#### Task item:
Search the records for "worn". Report every line where it occurs.
(Available data)
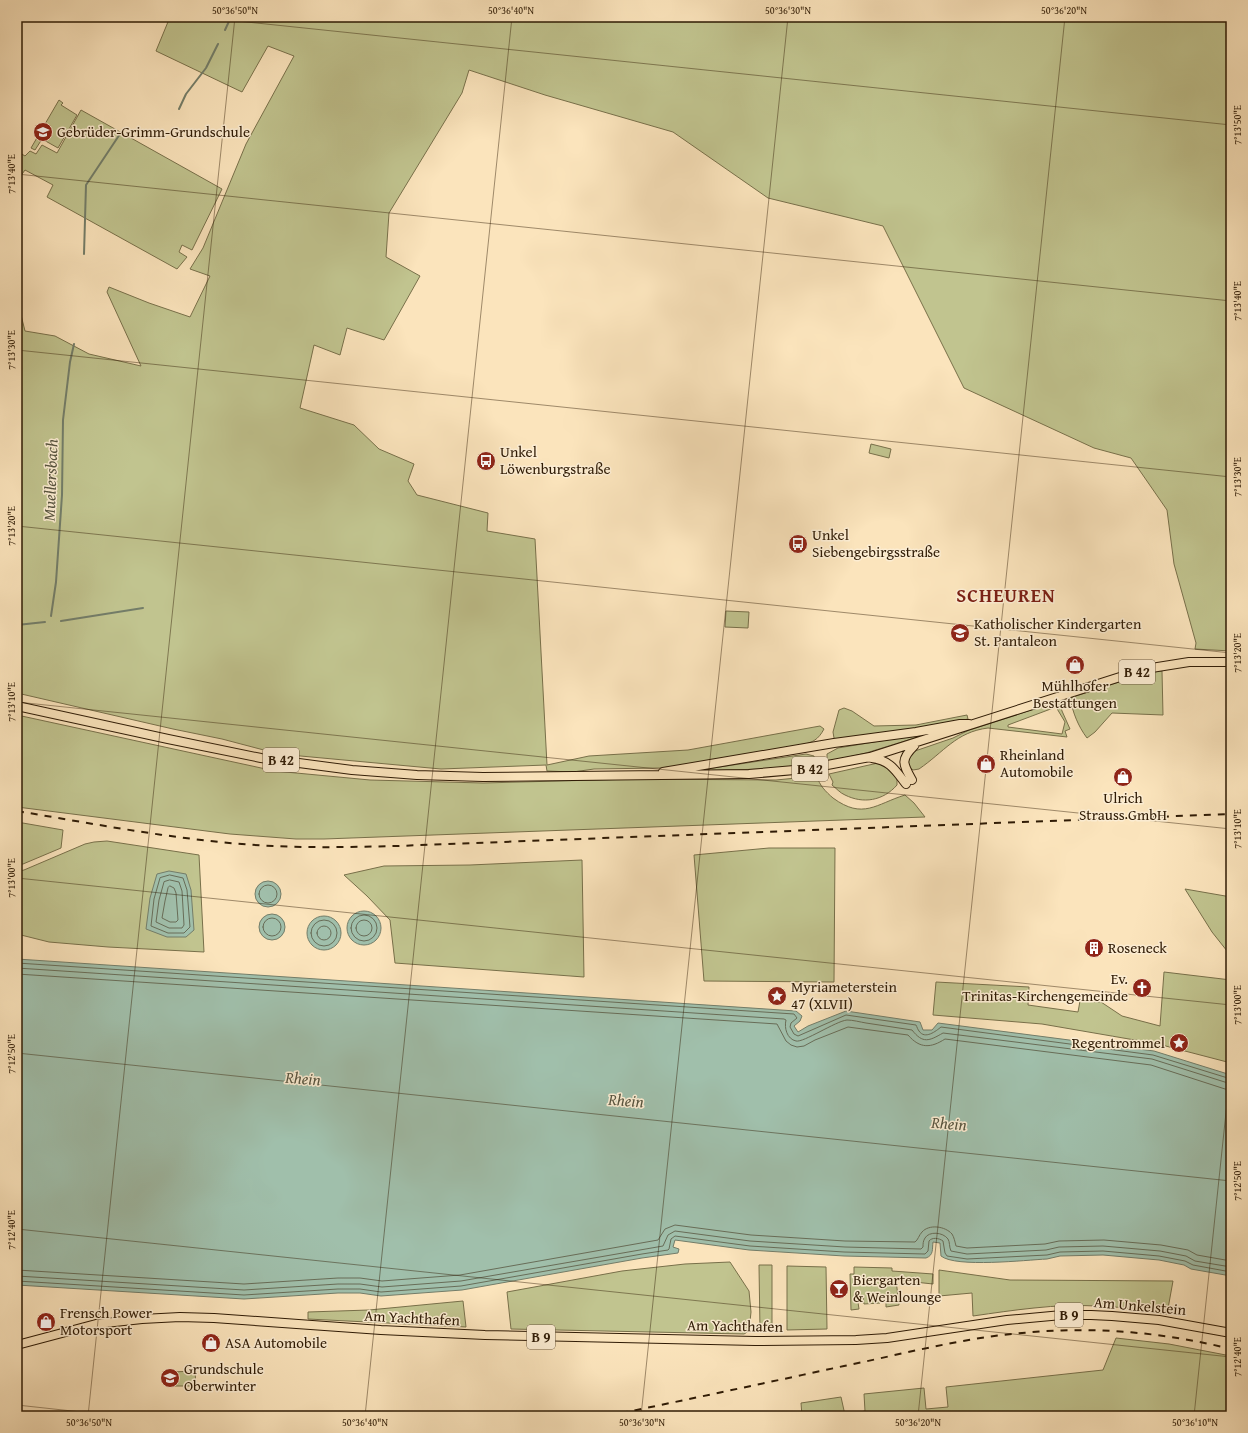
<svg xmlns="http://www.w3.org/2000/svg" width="1248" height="1433" font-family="'Gentium Book Plus',serif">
<rect width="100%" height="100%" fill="#fbe4bc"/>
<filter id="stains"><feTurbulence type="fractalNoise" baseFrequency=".005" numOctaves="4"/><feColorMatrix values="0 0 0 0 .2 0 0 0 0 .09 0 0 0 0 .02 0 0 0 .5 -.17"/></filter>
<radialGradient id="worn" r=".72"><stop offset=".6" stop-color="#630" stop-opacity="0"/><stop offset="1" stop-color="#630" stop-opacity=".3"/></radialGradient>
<path fill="#c1c48f" stroke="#78704a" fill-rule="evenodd" d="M 170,17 L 1231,17 L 1231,651 L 1195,649 L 1196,643 L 1174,564 L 1167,510 L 1131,458 L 1094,448 L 964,388 L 883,226 L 768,198 L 673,132 L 545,95 L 469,70 L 462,93 L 389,213 L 386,257 L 420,276 L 384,340 L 347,328 L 340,355 L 314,345 L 300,408 L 354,425 L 379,449 L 414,464 L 408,481 L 417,495 L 488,513 L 487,531 L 535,539 L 547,765 L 589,756 L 688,750 L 820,726 L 824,729 C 818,740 813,742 802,745 L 690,765 L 660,768 L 594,769 L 573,772 L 547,771 L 546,765 L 441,769 L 279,754 L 222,739 L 173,729 L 17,693 L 17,314 L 21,315 L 25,331 L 55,336 L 89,354 L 141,366 L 107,292 L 109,287 L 149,303 L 190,317 L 210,276 L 190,269 L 203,248 L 246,144 L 294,56 L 268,46 L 242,92 L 156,51 Z
M 59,100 L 63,103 L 61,105 L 77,115 L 58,148 L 42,139 L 35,150 L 31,148 Z
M 81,110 L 222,189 L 192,250 L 182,245 L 179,252 L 187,257 L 177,269 L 47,197 L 53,185 L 25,170 L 17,181 L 17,151 L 25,156 L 30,151 L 36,154 L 42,145 L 57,153 Z
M 871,444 L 891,449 L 889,458 L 869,453 Z
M 726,611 L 749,612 L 748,628 L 725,627 Z
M 1159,671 L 1162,671 L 1163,715 L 1112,713 L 1095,732 L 1087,738 C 1078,726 1073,713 1070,698 L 1131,678 Z
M 1059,701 L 1062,711 L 1070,729 L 1065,731 L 1067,737 L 988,728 C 956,732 944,752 919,769 L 913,770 C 905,764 908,756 915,751 L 953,738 L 969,730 ZM 1056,707 L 1065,722 L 1062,734 L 1008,727 L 1008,725 Z
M 844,708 L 852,711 L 874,726 L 916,725 L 967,715 L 968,719 L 935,726 L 838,741 L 834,738 L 833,732 L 839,710 Z
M 17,715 L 275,771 L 370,780 L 483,783 L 634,779 L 776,780 L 817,776 C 819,785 826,792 833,798 C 863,820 876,804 905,795 L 914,803 L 925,817 L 324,839 L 296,839 L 230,834 L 17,807 Z
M 934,732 L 866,753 L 827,762 L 827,754 L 838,748 Z
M 806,754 L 814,756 L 815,764 L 763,769 L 693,771 Z
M 878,763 L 886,767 L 897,779 L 897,785 C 883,801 863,804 845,795 C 840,793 836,788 832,785 L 833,782 L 829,774 Z
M 17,822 L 63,830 L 61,848 L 23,864 L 17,865 Z
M 107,841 L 199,855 L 204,952 L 108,947 L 49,942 L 17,934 L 17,872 L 24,870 L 85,844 L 94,842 Z
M 769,848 L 835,848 L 834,982 L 704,981 L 694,855 Z
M 582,860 L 584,977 L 395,963 L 390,920 L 367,896 L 344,875 L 384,866 L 470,865 Z
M 1185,889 L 1231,897 L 1231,956 L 1212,932 Z
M 1164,972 L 1231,980 L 1231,1063 L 1158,1044 L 1042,1024 L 933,1015 L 936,982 L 1029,987 L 1028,1005 L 1078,1012 L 1080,1001 L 1101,1002 L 1122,1016 L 1160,1026 Z
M 730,1262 L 749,1291 L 751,1312 L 749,1331 L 744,1334 L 511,1329 L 507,1292 L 622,1271 L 685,1264 Z
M 759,1265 L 772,1265 L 772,1330 L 760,1330 Z
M 787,1266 L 826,1267 L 827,1329 L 787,1330 Z
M 854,1267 L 892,1268 L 892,1271 L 933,1274 L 933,1284 L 896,1280 L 899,1305 L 886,1307 L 886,1301 L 880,1301 L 880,1303 L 864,1304 L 863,1296 L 857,1296 L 859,1309 L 851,1310 L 850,1274 L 854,1274 Z
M 939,1270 L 1010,1280 L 1173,1281 L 1167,1314 C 1124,1306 1078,1303 1034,1308 C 1014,1310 994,1313 973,1316 L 972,1293 L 939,1296 Z
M 463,1301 L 466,1327 L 308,1319 L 308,1312 L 369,1310 Z
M 1116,1338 L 1169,1344 L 1231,1356 L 1231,1416 L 802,1416 L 801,1403 L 841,1397 L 845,1415 L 865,1411 L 864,1394 L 924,1388 L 926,1409 L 948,1407 L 946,1387 L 1103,1370 Z
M 195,1371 L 196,1386 L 173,1386 L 172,1372 Z"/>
<path fill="#a0bfab" stroke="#737d69" d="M 169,871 L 186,874 L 191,890 L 194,930 L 186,937 L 167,937 L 146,929 L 150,898 L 157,874 Z
M255 894a13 13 0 1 1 26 0a13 13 0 1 1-26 0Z
M347 928a17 17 0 1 1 34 0a17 17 0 1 1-34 0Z
M259 927a13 13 0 1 1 26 0a13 13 0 1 1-26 0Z
M307 933a17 17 0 1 1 34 0a17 17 0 1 1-34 0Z
M 17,959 L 796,1011 L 802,1016 L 800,1021 L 794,1026 L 798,1032 L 808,1026 L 846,1011 L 920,1022 L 923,1030 L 932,1030 L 938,1023 L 1154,1051 L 1231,1075 L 1231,1276 L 1191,1269 L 1184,1265 L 1159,1260 L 1103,1255 L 1060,1256 L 1047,1259 C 1026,1260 956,1268 941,1256 L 940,1243 L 933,1242 C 932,1249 934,1255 926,1258 L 844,1256 L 749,1250 L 675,1240 L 673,1247 L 679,1249 L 678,1253 L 642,1258 L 462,1290 L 381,1296 L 360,1293 L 338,1293 L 244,1299 L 17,1285 Z"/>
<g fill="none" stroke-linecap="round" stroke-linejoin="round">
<path stroke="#686d58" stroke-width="1" d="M 170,875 L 183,878 L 187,890 L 190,927 L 184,933 L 168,933 L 151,926 L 154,899 L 160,878 Z
M 170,880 L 179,882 L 182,891 L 184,925 L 182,928 L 169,928 L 156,922 L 159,900 L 164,882 Z
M259 894a9 9 0 1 1 18 0a9 9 0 1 1-18 0Z
M 170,886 L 174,888 L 176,893 L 178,920 L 176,922 L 170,922 L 162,918 L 165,901 L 168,888 Z
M351 928a13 13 0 1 1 26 0a13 13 0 1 1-26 0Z
M263 927a9 9 0 1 1 18 0a9 9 0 1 1-18 0Z
M356 928a8 8 0 1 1 16 0a8 8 0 1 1-16 0Z
M311 933a13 13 0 1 1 26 0a13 13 0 1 1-26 0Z
M317 933a7 7 0 1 1 14 0a7 7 0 1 1-14 0Z
M 17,963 L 794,1014 L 797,1018 L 791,1023 L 790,1027 L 794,1034 L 798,1036 L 846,1015 L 916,1025 C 917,1027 918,1030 919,1031 C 925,1040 936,1031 941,1027 L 1153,1055 L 1231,1079
M 17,968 L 784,1019 L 786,1020 C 784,1028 787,1039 796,1041 C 803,1043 836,1021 847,1020 C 853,1020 860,1022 866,1023 C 881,1025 897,1028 912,1030 C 923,1044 929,1041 943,1033 L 1152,1059 L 1231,1084
M 17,974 L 777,1024 L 786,1041 L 791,1045 L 797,1047 L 804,1046 L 815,1040 L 848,1027 L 908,1035 C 920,1049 931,1048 945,1039 L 1151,1065 L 1225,1089 L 1231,1090
M 17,1270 L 244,1284 L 338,1278 L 360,1278 L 382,1281 L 460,1275 L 658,1240 L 665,1229 L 675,1225 L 751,1235 L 845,1241 L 915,1242 C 918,1240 919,1235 922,1232 C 929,1224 945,1226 952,1234 C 954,1237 955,1242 956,1246 L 967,1248 L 1045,1244 L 1059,1241 L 1104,1240 L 1161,1245 L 1188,1250 L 1197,1255 L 1231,1261
M 17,1276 L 244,1290 L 338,1284 L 360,1284 L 382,1287 L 461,1281 L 663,1246 L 668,1235 L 675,1231 L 750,1241 L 845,1247 L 921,1249 L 923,1247 C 923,1244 923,1241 925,1238 C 929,1231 943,1232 948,1239 C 950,1242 949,1247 951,1251 L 967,1254 L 1046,1250 L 1059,1247 L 1103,1246 L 1160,1251 L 1186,1256 L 1195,1261 L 1231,1267
M 17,1281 L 244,1295 L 338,1289 L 360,1289 L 381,1292 L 461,1286 L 642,1254 L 668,1250 L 669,1249 L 671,1239 L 675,1236 L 750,1246 L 844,1252 L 925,1254 L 928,1251 L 929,1241 C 932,1237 939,1238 943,1241 L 945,1253 L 947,1256 L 967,1259 L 1047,1255 L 1060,1252 L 1103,1251 L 1159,1256 L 1185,1261 L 1193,1265 L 1231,1272"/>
<path stroke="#737d69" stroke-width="2" d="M 225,30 L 231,17
M 179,109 L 186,94 L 206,68 L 218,44
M 84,254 L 86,185 L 122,131
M 51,616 L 56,582 L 62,495 L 63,420 L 70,362 L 74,344
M 61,621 L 143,608
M 17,625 L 45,622"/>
<defs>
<path id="primary" d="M 17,706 L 168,739 L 261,758 L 352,770 L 417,775 L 483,777 L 749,774 L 806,769 L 870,757 L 1145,669 L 1189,662 L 1231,662
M 872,758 C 891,761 895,770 906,784
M 663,772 L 834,743 L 916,732 L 960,724 L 969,724
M 912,780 C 903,764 900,760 914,746
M 17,1345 L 96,1324 L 142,1319 L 180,1317 L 214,1318 L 381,1330 L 485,1335 L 755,1341 L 856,1340 L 887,1338 L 1007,1320 L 1062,1315 L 1091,1315 L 1112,1316 L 1159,1320 L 1231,1333"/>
</defs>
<use href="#primary" stroke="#2f1b05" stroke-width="10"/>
<use href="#primary" stroke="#fbe4bc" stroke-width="8"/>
<path stroke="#2f1b05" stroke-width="2" stroke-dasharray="7 7" stroke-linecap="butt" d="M 17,811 C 101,825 187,842 273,846 C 314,848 356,847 397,846 L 1231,814
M 607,1416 C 686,1400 765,1383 844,1366 C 903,1354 962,1338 1022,1333 C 1092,1326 1163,1332 1231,1349"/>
</g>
<path fill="none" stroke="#2f1b05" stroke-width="1" stroke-opacity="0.45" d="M 199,17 L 1231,125M 17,174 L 1231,301M 17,350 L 1231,477M 17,526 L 1231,653M 17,702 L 1231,829M 17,878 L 1231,1005M 17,1053 L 1231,1181M 17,1229 L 1231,1357M 17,1405 L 118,1416M 88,1416 L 235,17M 365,1416 L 512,17M 641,1416 L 788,17M 918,1416 L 1065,17M 1194,1416 L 1231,1065"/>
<defs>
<symbol id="school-disc" viewBox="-11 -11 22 22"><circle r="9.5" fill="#8f2418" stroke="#fcedd3"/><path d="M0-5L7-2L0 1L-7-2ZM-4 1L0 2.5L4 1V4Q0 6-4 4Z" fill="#fff"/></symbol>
<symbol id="bus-disc" viewBox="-11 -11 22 22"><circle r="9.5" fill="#8f2418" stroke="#fcedd3"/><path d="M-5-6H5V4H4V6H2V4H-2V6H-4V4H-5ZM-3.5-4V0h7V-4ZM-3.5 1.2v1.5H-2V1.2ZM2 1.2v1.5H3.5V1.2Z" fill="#fff"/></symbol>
<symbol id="shop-disc" viewBox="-11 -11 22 22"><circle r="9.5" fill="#8f2418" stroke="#fcedd3"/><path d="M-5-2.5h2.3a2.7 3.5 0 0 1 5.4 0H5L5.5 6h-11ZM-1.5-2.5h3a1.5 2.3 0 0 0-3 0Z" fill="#fff"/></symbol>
<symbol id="building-disc" viewBox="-11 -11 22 22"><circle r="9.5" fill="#8f2418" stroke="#fcedd3"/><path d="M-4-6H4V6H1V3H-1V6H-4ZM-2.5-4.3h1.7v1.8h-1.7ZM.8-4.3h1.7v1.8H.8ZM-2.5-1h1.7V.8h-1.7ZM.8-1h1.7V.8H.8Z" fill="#fff"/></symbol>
<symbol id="church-disc" viewBox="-11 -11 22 22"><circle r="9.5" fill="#8f2418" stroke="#fcedd3"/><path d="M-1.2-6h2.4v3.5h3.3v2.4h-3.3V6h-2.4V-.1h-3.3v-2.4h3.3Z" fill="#fff"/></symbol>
<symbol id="sight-disc" viewBox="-11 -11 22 22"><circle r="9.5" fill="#8f2418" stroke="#fcedd3"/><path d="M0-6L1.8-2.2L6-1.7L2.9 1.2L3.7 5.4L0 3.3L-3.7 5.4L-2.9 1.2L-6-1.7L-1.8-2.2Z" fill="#fff"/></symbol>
<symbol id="bar-disc" viewBox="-11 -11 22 22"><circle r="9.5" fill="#8f2418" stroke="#fcedd3"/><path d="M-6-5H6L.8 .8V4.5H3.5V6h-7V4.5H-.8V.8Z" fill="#fff"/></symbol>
</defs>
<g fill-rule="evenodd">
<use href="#school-disc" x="32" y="121" width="22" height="22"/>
<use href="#bus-disc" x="475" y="450" width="22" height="22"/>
<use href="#bus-disc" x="787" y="533" width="22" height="22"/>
<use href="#school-disc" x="949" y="622" width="22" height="22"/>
<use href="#shop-disc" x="1064" y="654" width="22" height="22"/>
<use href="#shop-disc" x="975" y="753" width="22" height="22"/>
<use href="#shop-disc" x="1112" y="766" width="22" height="22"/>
<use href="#building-disc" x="1083" y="937" width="22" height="22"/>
<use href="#church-disc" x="1131" y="977" width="22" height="22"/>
<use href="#sight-disc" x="766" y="985" width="22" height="22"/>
<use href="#sight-disc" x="1168" y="1032" width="22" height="22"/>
<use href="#bar-disc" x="828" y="1278" width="22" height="22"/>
<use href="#shop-disc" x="35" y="1311" width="22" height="22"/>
<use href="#shop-disc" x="200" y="1332" width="22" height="22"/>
<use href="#school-disc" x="159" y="1367" width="22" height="22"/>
</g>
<g text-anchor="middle" stroke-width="3" stroke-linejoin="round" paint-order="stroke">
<g fill="#fcedd3" stroke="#6c5a43" stroke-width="1">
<rect x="1119" y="660" width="36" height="24" rx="3"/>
<rect x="263" y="748" width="36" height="24" rx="3"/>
<rect x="792" y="757" width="36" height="24" rx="3"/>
<rect x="1055" y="1303" width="28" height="24" rx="3"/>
<rect x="527" y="1325" width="28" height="24" rx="3"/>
</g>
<g font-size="14" font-weight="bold" fill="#2f1b05">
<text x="1137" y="677">B 42</text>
<text x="281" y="765">B 42</text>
<text x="810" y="774">B 42</text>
<text x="1069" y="1320">B 9</text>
<text x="541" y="1342">B 9</text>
</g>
<g font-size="15" fill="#2f1b05" stroke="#fcedd3" text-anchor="start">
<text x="57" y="137">Gebrüder-Grimm-Grundschule</text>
<text x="500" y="457">Unkel<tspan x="500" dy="17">Löwenburgstraße</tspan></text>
<text x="812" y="540">Unkel<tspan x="812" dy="17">Siebengebirgsstraße</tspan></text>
<text x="974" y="629">Katholischer Kindergarten<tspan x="974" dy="17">St. Pantaleon</tspan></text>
<text x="1075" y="691" text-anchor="middle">Mühlhofer<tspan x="1075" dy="17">Bestattungen</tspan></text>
<text x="1000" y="760">Rheinland<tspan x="1000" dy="17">Automobile</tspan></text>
<text x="1123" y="803" text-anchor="middle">Ulrich<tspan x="1123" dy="17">Strauss GmbH</tspan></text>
<text x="1108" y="953">Roseneck</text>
<text x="1128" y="984" text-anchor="end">Ev.<tspan x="1128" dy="17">Trinitas-Kirchengemeinde</tspan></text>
<text x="791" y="992">Myriameterstein<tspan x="791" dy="17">47 (XLVII)</tspan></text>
<text x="1165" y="1048" text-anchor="end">Regentrommel</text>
<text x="853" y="1285">Biergarten<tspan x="853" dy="17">&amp; Weinlounge</tspan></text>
<text x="60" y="1318">Frensch Power<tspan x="60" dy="17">Motorsport</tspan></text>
<text x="225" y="1348">ASA Automobile</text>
<text x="184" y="1374">Grundschule<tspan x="184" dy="17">Oberwinter</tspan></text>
</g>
<g font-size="15" fill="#2f1b05" stroke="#fcedd3">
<text transform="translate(1140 1306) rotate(5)" y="5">Am Unkelstein</text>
<text transform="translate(412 1318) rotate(3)" y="5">Am Yachthafen</text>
<text transform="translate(735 1326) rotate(1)" y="5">Am Yachthafen</text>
</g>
<g font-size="16" font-style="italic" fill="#57543f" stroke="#fcedd3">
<text transform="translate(50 480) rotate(-88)" y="6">Muellersbach</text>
<text transform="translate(303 1078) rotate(4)" y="6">Rhein</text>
<text transform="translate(626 1100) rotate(4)" y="6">Rhein</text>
<text transform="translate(949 1123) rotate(4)" y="6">Rhein</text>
</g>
<g font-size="19" font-weight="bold" letter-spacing="1" fill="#7a1f14" stroke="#fcedd3">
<text x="1006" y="602">SCHEUREN</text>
</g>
</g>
<rect width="1248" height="1433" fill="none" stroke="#fbe4bc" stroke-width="44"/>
<rect x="22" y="22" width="1204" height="1389" fill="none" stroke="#2f1b05" stroke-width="1.5"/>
<g font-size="10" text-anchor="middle" fill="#2f1b05">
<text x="235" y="14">50°36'50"N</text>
<text x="511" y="14">50°36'40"N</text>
<text x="788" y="14">50°36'30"N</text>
<text x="1064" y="14">50°36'20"N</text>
<text transform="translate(1237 125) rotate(-90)" y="4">7°13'50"E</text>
<text transform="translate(11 174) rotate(-90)" y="4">7°13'40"E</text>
<text transform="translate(1237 301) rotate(-90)" y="4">7°13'40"E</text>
<text transform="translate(11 350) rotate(-90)" y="4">7°13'30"E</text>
<text transform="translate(1237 477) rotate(-90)" y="4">7°13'30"E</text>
<text transform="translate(11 526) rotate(-90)" y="4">7°13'20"E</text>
<text transform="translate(1237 653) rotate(-90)" y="4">7°13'20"E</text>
<text transform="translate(11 702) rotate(-90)" y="4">7°13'10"E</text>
<text transform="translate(1237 829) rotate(-90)" y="4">7°13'10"E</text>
<text transform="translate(11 878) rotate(-90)" y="4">7°13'00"E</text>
<text transform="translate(1237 1005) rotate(-90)" y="4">7°13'00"E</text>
<text transform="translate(11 1054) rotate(-90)" y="4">7°12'50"E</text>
<text transform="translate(1237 1181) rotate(-90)" y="4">7°12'50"E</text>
<text transform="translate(11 1230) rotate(-90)" y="4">7°12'40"E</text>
<text transform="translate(1237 1357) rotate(-90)" y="4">7°12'40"E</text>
<text x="89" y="1426">50°36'50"N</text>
<text x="365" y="1426">50°36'40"N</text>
<text x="642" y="1426">50°36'30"N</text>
<text x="918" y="1426">50°36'20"N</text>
<text x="1195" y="1426">50°36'10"N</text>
</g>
<rect width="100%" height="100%" filter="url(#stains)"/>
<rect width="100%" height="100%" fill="url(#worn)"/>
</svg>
(End Available data)
#### Answer section:
<radialGradient id="worn" r=".72"><stop offset=".6" stop-color="#630" stop-opacity="0"/><stop offset="1" stop-color="#630" stop-opacity=".3"/></radialGradient>
<rect width="100%" height="100%" fill="url(#worn)"/>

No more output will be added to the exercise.